Unlike NIL legislation, which has support in some form across the political spectrum, a bill allowing college athletes to collectively bargain would likely have difficulty passing Congress anytime soon. Murphy’s proposal was co-sponsored by Sen. Bernie Sanders (I-VT), with three Democrats introducing companion legislation in the House of Representatives, but no Republicans have come out in support.
In Lopiano’s view, Murphy is right to seek greater rights for athletes but goes too far in proposing they be allowed to bargain over compensation. She says college sports should function like other extracurricular activities, in which revenue is invested back into supporting the activity.
"[Murphy] wants to open up all institutional revenue that the university brings in terms of athletics, and that throws them into a pay-for-play situation," Lopiano said. "When you look at the band, when you look at an orchestra, when you look at all kinds of extracurricular activities, the kids don’t pay themselves."
Still, Murphy said he could envision packaging the College Athlete Right to Organize Act with a federal NIL standard as a way to enshrine rights for a broader swath of athletes.
"Our bottom line should be that we need broader protections for everybody," Murphy said, "not just the kids who can actually get the endorsement deals."
A future up for grabs
Even among reformers, opinions vary on what the future of American college sports should look like. Lopiano thinks athletes should receive wider benefits, including medical expenses and disability insurance but not the large salaries that pro athletes collect. Volante, meanwhile, imagines something akin to a free market for college athletes, in which schools can pay whatever they think a player is worth.
Murphy’s vision lies somewhere in between.
In Murphy’s ideal future, college athletes would have some guaranteed health and safety rights, plus the ability to collectively bargain for more. Meanwhile, schools with major college sports programs would be required to share some amount of their profits with athletes, with the details to be bargained.
Under this system, schools could decide whether they wanted to compete in the upper echelon of college sports, in which players in moneymaking sports are paid, or at a lower level in which they aren’t. UConn might choose to pay players to remain competitive with other top athletic schools, Murphy said, while Central Connecticut likely would not.

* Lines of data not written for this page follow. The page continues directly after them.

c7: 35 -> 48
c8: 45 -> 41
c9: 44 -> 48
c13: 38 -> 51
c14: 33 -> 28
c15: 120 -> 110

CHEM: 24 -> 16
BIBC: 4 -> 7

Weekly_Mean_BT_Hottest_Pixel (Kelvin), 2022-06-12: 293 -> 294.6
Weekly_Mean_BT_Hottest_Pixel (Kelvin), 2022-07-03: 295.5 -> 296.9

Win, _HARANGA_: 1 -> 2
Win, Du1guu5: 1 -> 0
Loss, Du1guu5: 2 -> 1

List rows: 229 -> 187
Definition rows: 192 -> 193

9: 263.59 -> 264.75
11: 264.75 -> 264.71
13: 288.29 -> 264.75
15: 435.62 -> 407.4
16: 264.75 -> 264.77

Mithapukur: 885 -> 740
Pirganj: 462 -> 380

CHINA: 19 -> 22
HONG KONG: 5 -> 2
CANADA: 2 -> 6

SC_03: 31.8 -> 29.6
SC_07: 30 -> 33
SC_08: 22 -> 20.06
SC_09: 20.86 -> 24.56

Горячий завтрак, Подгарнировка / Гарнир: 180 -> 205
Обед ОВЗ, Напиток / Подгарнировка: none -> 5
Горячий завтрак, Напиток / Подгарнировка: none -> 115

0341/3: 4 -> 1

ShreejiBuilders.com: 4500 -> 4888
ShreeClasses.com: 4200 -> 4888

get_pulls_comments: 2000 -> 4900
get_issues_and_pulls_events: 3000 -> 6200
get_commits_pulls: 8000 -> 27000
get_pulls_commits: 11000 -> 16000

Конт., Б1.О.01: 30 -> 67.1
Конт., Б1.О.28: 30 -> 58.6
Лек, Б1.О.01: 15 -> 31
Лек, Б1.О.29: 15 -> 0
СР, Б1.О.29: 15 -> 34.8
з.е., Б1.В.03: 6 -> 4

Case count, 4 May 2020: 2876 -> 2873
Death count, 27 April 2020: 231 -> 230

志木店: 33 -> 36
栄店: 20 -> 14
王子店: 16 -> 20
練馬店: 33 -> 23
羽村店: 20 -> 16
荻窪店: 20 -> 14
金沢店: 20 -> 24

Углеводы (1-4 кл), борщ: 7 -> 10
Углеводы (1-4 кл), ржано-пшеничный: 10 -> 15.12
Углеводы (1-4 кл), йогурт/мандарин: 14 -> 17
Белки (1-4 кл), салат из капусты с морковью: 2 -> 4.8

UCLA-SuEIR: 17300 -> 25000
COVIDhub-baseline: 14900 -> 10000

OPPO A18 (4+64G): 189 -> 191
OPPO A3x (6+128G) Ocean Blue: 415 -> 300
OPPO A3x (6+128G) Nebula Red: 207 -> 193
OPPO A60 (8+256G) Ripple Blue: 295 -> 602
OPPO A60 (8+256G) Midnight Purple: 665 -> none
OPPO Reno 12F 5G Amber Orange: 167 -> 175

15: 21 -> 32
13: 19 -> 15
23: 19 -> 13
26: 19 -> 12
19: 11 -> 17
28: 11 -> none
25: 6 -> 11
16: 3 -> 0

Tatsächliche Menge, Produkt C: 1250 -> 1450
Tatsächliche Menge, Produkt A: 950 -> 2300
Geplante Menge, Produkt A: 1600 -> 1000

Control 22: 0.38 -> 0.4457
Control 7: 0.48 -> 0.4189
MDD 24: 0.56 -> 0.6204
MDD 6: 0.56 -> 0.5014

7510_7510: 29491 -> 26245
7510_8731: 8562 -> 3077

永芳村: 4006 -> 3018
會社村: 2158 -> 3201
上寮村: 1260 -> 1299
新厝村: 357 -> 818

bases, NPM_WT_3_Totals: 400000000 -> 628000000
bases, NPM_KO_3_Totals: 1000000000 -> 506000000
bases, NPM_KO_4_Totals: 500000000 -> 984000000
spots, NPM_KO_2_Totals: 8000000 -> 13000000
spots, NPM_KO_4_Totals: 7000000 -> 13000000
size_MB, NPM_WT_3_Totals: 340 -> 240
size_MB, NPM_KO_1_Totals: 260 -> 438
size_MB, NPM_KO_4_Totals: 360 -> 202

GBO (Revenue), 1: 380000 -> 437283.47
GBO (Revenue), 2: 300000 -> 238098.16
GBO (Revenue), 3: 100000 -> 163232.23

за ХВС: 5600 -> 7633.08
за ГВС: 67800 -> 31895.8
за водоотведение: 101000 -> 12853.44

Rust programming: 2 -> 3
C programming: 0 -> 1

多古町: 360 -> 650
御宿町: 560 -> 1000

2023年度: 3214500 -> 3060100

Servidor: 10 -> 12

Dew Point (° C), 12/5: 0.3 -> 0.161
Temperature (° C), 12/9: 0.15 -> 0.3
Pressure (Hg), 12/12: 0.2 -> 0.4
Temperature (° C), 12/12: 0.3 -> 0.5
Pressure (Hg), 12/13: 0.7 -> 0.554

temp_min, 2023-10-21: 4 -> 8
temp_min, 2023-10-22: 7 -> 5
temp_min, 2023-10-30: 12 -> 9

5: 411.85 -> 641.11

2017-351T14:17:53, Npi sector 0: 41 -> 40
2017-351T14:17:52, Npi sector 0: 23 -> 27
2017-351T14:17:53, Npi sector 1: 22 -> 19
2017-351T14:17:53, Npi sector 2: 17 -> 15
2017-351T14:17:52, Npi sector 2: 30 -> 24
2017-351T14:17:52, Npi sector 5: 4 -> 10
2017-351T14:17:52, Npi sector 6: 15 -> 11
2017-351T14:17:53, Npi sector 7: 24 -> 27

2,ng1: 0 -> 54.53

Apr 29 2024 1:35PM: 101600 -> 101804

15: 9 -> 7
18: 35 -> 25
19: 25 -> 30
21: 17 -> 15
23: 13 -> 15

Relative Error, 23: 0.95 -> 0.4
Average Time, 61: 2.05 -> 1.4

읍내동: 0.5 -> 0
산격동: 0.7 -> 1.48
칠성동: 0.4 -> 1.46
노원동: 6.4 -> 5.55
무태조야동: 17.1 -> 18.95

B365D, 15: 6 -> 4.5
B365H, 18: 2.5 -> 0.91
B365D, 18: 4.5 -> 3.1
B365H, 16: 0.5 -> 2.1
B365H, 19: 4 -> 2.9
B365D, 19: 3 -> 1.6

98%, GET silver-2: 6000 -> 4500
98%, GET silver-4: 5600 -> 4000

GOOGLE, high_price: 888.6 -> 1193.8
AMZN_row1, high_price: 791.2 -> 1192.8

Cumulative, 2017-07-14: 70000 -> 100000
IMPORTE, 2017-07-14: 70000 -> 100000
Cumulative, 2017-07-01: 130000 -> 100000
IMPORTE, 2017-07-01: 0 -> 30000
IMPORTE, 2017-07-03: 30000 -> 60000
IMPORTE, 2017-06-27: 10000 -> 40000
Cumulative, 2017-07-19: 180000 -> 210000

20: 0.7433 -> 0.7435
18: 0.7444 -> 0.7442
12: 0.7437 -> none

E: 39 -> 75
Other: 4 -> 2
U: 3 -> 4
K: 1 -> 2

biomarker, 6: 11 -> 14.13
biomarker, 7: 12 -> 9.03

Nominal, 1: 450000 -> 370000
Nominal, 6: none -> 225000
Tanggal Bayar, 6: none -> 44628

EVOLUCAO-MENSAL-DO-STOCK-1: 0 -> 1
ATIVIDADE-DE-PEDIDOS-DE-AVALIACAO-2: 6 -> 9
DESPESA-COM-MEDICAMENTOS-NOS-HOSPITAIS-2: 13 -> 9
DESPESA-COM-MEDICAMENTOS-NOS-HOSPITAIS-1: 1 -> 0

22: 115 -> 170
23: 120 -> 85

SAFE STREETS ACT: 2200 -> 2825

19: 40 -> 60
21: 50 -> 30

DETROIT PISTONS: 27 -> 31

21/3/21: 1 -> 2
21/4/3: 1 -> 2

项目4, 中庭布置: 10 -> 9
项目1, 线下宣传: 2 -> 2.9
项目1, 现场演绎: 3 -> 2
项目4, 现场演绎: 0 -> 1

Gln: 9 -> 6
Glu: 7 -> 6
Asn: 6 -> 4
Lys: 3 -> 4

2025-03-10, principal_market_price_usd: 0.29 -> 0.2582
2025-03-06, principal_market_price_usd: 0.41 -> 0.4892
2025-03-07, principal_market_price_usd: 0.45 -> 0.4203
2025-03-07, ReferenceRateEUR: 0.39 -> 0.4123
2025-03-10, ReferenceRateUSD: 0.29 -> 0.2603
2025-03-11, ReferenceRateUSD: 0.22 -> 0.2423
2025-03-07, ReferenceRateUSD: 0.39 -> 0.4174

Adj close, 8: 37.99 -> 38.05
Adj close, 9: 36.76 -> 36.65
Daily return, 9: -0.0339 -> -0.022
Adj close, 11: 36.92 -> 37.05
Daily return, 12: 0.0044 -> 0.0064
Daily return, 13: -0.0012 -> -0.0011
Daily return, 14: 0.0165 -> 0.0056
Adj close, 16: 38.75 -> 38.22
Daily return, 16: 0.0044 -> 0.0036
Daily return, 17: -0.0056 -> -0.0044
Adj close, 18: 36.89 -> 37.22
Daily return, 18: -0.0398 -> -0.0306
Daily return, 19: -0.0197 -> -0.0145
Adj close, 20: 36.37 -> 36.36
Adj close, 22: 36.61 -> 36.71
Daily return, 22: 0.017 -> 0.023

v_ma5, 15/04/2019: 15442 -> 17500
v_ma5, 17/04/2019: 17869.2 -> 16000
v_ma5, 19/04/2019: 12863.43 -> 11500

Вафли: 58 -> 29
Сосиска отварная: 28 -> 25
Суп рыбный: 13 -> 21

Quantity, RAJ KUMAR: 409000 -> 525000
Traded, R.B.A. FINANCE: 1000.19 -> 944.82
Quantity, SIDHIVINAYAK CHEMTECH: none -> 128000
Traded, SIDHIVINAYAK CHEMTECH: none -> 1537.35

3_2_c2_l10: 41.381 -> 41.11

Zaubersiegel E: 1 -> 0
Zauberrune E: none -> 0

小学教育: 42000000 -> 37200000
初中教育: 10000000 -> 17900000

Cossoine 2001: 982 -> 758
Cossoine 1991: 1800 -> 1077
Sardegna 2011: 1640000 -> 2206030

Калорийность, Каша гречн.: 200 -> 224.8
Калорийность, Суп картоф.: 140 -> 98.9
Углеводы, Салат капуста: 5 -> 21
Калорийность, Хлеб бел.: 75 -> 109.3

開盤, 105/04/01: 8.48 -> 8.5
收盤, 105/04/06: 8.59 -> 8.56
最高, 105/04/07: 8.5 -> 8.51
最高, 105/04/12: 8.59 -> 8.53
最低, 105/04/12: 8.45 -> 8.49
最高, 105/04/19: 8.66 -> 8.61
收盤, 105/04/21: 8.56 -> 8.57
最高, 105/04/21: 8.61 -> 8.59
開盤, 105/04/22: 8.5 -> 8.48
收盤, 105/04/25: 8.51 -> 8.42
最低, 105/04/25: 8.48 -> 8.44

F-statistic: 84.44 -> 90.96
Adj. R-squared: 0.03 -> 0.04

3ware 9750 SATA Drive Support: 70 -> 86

"I’d rather have us get into a world where we have a handful of big time college programs that are feeders to the pros and the athletes are compensated," Murphy said, "and then have true amateur athletics flourish among the 95% of college who don’t want to be in that category."
It’s easy to imagine objections to this model, from the logistic (colleges would hide profits through tricky accounting to avoid sharing with athletes) to the fundamental (schools might wind up spending even more money on sports, at the expense of other programming). Murphy acknowledged there are details still to work out but said now is the time to think big, to embrace wholesale change.
The NCAA and its defenders often argue that paying athletes would make college sports just like the pros, sapping the games of some ineffable quaintness. Murphy doesn’t see it that way.
"There is something special about a college team," Murphy said. "It’s a way for you to feel a common kinship with your state. There’s a sense of patriotism attached to rooting for UConn or Kentucky or UCLA.
"I don’t want to lose that," he said. "I just don’t see there has to be a choice: You can treat these kids fairly and have really active fan bases supporting really good college sports teams."